Last month, the Financial Conduct Authority (FCA) announced that, after conducting a “preliminary review” of ESG benchmarks, “the overall quality of ESG-related disclosures made by benchmark administrators was poor” and improvements were necessary to ensure that the benchmarks were based on quality, consistent, and reliable data. On March 23, 2023, the FCA sent a letter to benchmark administrators explaining that it expected the administrators to develop, and be prepared to explain upon request, their strategies to address a number of issues raised in the letter, which address deficiencies concerning benchmark statements, benchmark methodologies, low carbon benchmarks regulations, and the robustness and reliability of ESG benchmarks. The key deficiencies identified include:
Not enough detail on the ESG factors considered in benchmark methodologies;
Not ensuring that the underlying methodologies for ESG data and ratings products used in benchmarks are accessible, clearly presented and explained to users;
Not fully implementing ESG disclosure requirements; and
Benchmark administrators failing to implement their ESG benchmarks’ methodologies correctly – for example, using outdated data and ratings or failing to apply ESG exclusion criteria.
For any administrators who fail to develop strategies to address these deficiencies, the FCA intends to “deploy [its] formal supervisory tools and, where appropriate, consider enforcement action[.]”

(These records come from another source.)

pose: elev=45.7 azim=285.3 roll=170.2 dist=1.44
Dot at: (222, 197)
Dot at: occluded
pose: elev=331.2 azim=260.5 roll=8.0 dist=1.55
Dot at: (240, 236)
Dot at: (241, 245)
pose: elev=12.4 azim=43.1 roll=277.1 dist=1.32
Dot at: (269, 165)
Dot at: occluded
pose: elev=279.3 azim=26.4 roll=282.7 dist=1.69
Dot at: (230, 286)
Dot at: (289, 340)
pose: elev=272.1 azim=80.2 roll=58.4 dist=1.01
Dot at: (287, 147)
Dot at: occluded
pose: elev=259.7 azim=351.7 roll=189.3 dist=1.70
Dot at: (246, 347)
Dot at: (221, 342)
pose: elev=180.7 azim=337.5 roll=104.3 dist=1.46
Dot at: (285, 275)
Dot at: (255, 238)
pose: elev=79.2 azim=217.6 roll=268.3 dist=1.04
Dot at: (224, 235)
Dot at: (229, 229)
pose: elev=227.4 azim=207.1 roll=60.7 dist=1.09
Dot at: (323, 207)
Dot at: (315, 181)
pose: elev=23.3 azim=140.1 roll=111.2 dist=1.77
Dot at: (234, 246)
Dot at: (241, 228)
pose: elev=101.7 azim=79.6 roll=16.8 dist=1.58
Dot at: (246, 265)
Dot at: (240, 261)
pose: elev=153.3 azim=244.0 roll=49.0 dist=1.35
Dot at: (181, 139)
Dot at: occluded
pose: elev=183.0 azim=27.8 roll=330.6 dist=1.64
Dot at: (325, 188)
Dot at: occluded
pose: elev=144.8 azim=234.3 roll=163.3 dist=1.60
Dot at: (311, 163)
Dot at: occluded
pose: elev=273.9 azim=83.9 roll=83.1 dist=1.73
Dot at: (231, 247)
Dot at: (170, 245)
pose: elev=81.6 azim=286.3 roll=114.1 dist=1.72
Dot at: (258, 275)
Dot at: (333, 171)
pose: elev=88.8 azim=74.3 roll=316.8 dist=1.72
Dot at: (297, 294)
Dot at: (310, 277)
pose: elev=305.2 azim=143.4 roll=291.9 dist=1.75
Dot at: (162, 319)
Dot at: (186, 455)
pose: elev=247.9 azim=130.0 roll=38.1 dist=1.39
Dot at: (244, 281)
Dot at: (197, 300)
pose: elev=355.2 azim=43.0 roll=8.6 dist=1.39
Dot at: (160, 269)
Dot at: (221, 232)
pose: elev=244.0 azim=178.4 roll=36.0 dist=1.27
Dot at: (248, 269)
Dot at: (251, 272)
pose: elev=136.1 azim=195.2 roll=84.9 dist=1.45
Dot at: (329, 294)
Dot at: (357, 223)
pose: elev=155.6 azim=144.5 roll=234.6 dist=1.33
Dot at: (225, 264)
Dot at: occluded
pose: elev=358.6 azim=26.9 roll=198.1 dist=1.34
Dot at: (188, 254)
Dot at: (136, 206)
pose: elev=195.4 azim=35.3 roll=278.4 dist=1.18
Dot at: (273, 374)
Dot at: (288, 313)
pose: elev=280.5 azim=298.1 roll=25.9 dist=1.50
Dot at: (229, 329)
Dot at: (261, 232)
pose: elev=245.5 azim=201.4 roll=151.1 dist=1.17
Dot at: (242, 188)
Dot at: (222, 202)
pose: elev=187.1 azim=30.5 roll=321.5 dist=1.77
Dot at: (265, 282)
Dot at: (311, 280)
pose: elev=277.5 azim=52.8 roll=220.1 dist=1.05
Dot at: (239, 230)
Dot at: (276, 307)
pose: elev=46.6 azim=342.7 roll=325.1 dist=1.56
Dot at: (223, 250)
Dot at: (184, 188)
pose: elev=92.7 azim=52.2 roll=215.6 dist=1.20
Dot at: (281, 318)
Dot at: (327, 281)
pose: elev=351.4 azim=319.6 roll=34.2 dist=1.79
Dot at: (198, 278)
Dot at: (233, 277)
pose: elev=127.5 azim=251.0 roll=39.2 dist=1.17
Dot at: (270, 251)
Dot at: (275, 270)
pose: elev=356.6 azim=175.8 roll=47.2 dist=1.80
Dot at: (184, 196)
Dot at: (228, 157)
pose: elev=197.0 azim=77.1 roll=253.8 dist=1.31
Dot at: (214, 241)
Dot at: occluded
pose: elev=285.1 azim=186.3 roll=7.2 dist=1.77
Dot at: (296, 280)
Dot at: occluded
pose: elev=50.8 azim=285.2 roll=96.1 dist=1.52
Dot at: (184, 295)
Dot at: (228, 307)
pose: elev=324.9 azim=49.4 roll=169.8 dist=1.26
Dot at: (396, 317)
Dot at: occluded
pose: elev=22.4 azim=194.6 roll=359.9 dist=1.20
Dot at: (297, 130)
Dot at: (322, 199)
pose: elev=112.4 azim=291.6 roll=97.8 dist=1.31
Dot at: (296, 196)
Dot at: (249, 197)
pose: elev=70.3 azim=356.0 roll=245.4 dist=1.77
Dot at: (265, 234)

Taking the Temperature: The FCA has made it clear that it is and will remain focused on ensuring accurate and reliable disclosures, particularly with respect to ESG-related data. As the FCA has recognized, benchmark administrators, as users of ESG data, bear responsibility for ensuring that the data and methodologies used to formulate their benchmarks are accurate and reliable. In September 2022, the FCA sent a letter to benchmark administrators detailing its “supervisory priorities” in, among other areas, disclosure and quality of data and data controls. In that letter, the FCA detailed the risks associated with each area and the expectations for administrators in addressing those risks. For example, with respect to disclosure, the FCA highlighted the growth of the ESG sector, and how “the subjective nature of ESG factors, and how ESG data and ratings are incorporated into benchmark methodologies, give rise to an increased risk of poor disclosures in ESG benchmark statements,” which could result in a misalignment between the quality of the benchmark and investor expectations. In a related development, the FCA recently extended the publication date for its sustainability disclosure requirements in order to review and consider the approximately 240 responses it received during the consultation period on its proposals. In its announcement, the FCA reiterated that “[t]o create a UK market that functions competitively and effectively for the benefit of consumers, those consumers must be able to trust sustainable investment products” and that their proposals aim to “build confidence and to help consumers navigate the market and make better informed decisions.” As we have observed, however, including with respect to ESG ratings, the potential for inconsistencies and inaccuracies in the source data, methodologies and weightings of the various aspects of ESG-related benchmarks continues to be an issue.